Je crains donc que nous n’assistions donc déjà aux conséquences de la victoire de Facebook et de ce qu’elle implique sur Google en particulier, qui n’a pas réussi à se déplacer sur le marché de l’engagement. Je ne suis pas inquiet pour Google, je crois par contre que son pinacle est derrière lui. Google est à mon sens resté enfermé dans le monde des geeks, la sphère dans laquelle Google+ est enfermé d’ailleurs.Il y a deux ans, j’avais écris Facebook ou le crépuscule des geeks. Je constatait que Facebook avait gagné la bataille du web social et qu’un des vecteurs de cela était ce que l’on appelait Connect à l’époque, remplacé aujourd’hui par OpenGraph, la chose qui branche vos services sur les gens et leur tissu relationnel.

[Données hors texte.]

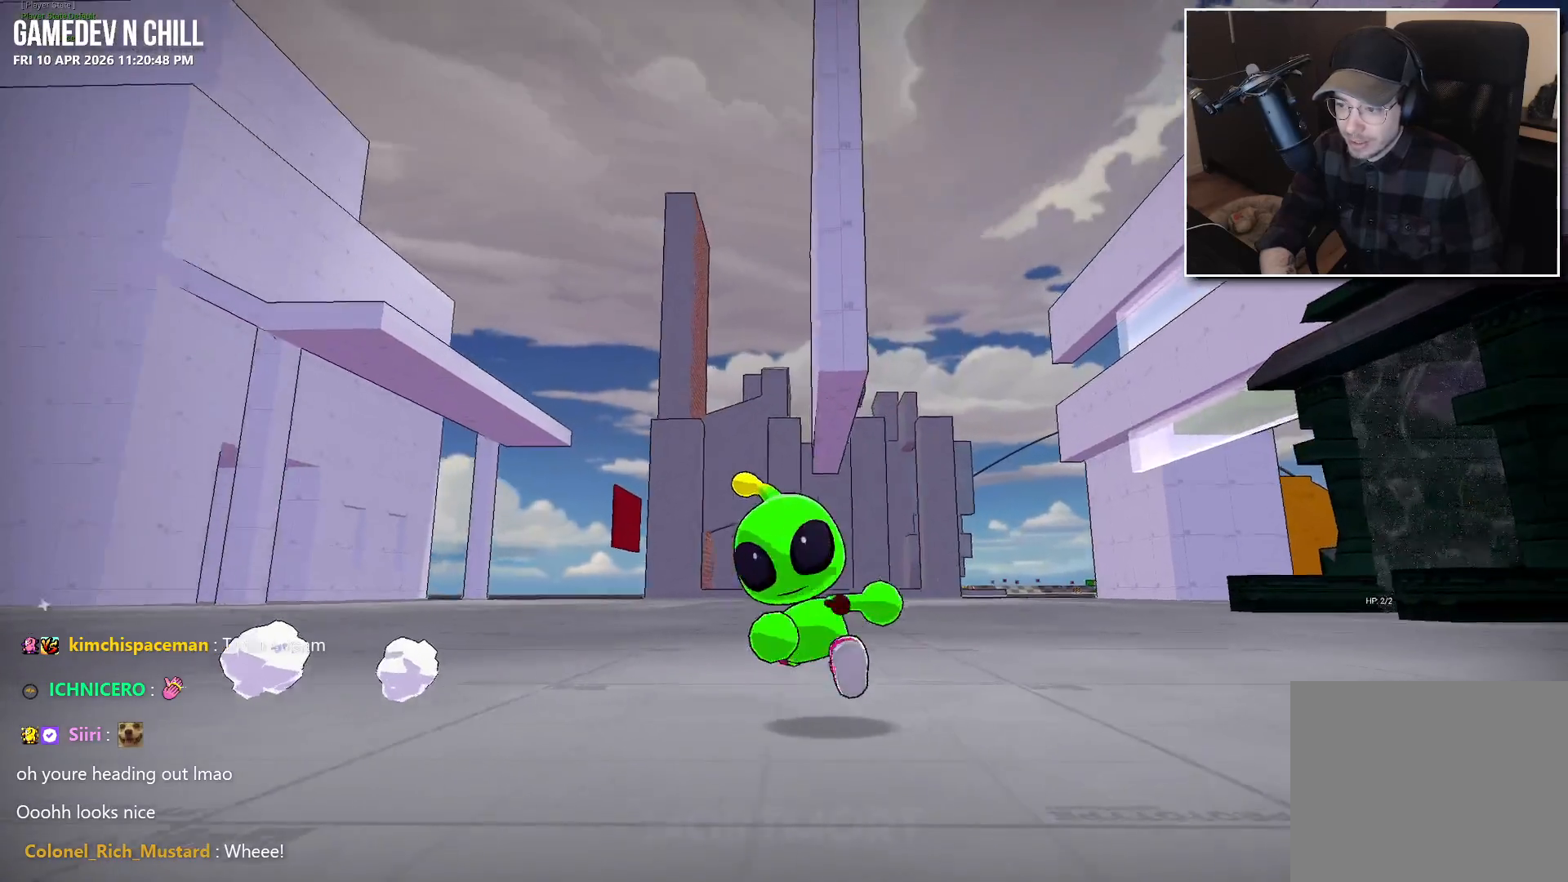
{"buttons": [], "left_stick": "up-right", "right_stick": "center", "events": [[50, "left_stick", "down-left"], [200, "left_stick", "up-left"], [250, "left_stick", "up"], [367, "left_stick", "up-right"]]}
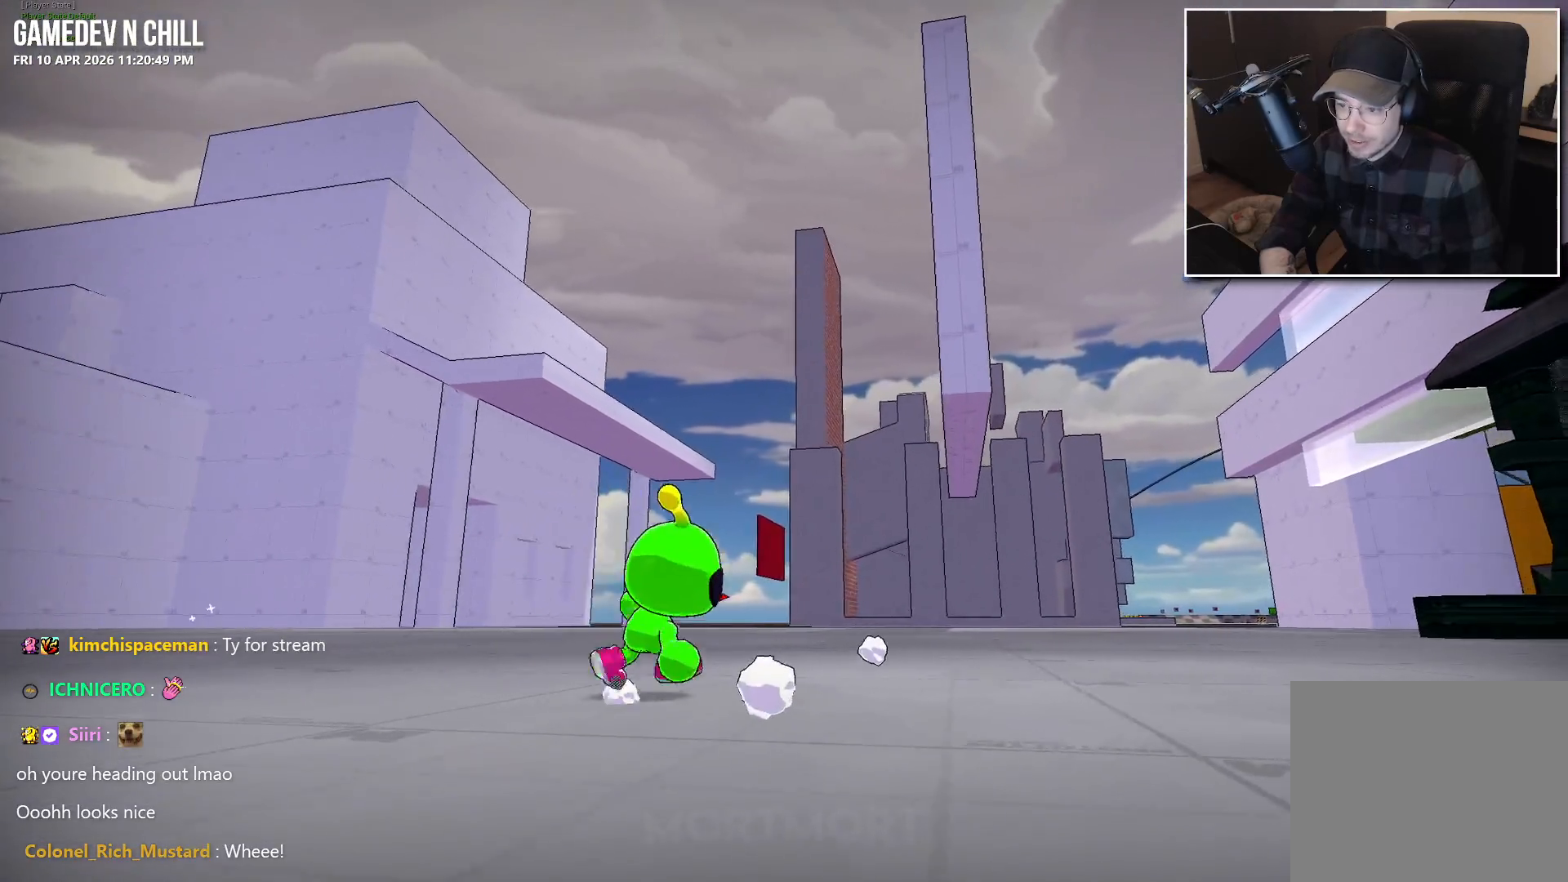
{"buttons": [], "left_stick": "up-left", "right_stick": "center", "events": [[100, "left_stick", "down-right"], [200, "left_stick", "down"], [300, "left_stick", "down-left"], [500, "left_stick", "up-left"]]}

En 2005, Simon Waldam, du Guardian a dit Nous ne pouvons plus nous contenter d’être présents sur la toile, nous devons en faire partie. Je crois que ce à quoi on assiste aujourd’hui n’en est qu’une forme d’accomplissement, même si c’est pour passer d’un intermédiaire d’acquisition (Google) à un intermédiaire d’engagement (Facebook) et à la soumission de leurs règles réciproques et mouvantes, des marchés de services qu’ils représentent.

Acquérir de l’audience, c’est bien, se connecter aux gens et travailler leur engagement, là est le vrai challenge, là est la réussite.